> [Required tasks]
1. Do these statements agree with the breathing-practice text? Answer yes or no for each and quote the deciding words. (a) The practice has you breathe in and out through the mouth. (b) Breathing in and out of the nose is described as not typical for most people. (c) The belly should expand on the exhale.
2. Write the next part of the breathing-practice text, picking up after its final sentence.

When you need a break…

It is very difficult to put into words the healing power of attending to your breath…so just try it. We could offer an entire series of blogs for various breathing practices, but here is a simple practice to begin.

  1. Find a comfortable seated position, whether sitting in a chair or taking easy pose on the floor.
  2. Allow the heart to lift and shoulders relax as you sit tall and lengthen the spine.
  3. Without making effort to change anything, just begin to pay attention to your inhale and exhale, noticing the subtle movements that occur within the body with the rise and fall of the breath.
  4. Now, begin breathing in and out of the nose. Maybe you can feel the air entering with a crisp coolness and existing with moist warmth.
    Breathing in and out of the nose is not typical for most of us. If this is a challenge for you, be kind and patient. Just note this is a new pattern. Continue to practice until you can do this with ease.
  5. Next, bring your awareness to your belly. Allow the belly to soften and expand on the inhale and the navel to draw toward the spine on the exhale. If you prefer a visual, you can imagine that the belly is a balloon inflating on the inhale and deflating on the exhale.
  6. Note the rhythm of the breath as you inhale and exhale. As you settle into the rhythm of your breath, you may find comfort in slowly extending the length of the breath.

> [Source material]
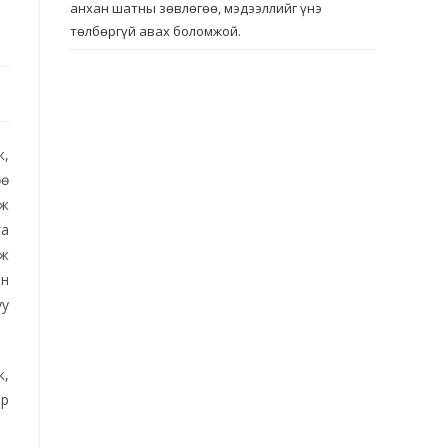
анхан шатны зөвлөгөө, мэдээллийг үнэ
төлбөргүй авах боломжой.
ж,
өө
аж
га
эж
йн
уу
ж,
эр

> [Answers by item number]
1.
(a) No: "Now, begin breathing in and out of the nose."
(b) Yes: "Breathing in and out of the nose is not typical for most of us."
(c) No: "Allow the belly to soften and expand on the inhale and the navel to draw toward the spine on the exhale."

2.
  7. You may enjoy practicing equal inhale and exhale. Counting the length of the inhale and exhale is great way to begin tracking the pace of the breath.
  8. Repeat silently to yourself, “Breathing in, I know I am breathing in. Breathing out, I know I am breathing out.”
  9. The ONLY way this works is by DOING it! Sometimes, it just takes one minute of effort before noticing the calming effects.

This practice will not make your life perfect or even promise a stress-free future. However, it will allow you to slow down, regroup, and face the moment ahead with more clarity and calmness.

I hope you allow yourself to experience the profound healing effects of your breath. It just takes practice. You do not have to reinvent the wheel for this one. If you watch a newborn baby or relaxed animal breathe, you will notice their belly rise and fall with their breath. It is our nature. Do not get in the way of your own healing nature!

Breathe deeply and repeat!

Just settle into your breath, where ever you are!  emBODY it. enJOY it!

Breathe deeply & repeat!

Heather Purdin, M.Ed., RYT

Guest Blogger

2 Responses to “Breathe Deeply & Repeat”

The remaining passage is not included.